>> begin

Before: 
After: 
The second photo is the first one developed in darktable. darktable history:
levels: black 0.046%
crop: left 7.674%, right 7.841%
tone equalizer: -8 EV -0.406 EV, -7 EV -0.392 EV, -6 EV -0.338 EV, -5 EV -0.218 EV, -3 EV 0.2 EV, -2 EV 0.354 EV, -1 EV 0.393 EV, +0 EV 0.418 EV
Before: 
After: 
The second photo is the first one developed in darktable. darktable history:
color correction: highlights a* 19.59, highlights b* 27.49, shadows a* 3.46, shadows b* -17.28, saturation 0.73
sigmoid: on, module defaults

>> end

### OBJECTIVE
Substitute "processed" for every occurrence of "developed" in all the lines above, and leave everything else unchanged.

### OUTPUT BELOW
Before: 
After: 
The second photo is the first one processed in darktable. darktable history:
levels: black 0.046%
crop: left 7.674%, right 7.841%
tone equalizer: -8 EV -0.406 EV, -7 EV -0.392 EV, -6 EV -0.338 EV, -5 EV -0.218 EV, -3 EV 0.2 EV, -2 EV 0.354 EV, -1 EV 0.393 EV, +0 EV 0.418 EV
Before: 
After: 
The second photo is the first one processed in darktable. darktable history:
color correction: highlights a* 19.59, highlights b* 27.49, shadows a* 3.46, shadows b* -17.28, saturation 0.73
sigmoid: on, module defaults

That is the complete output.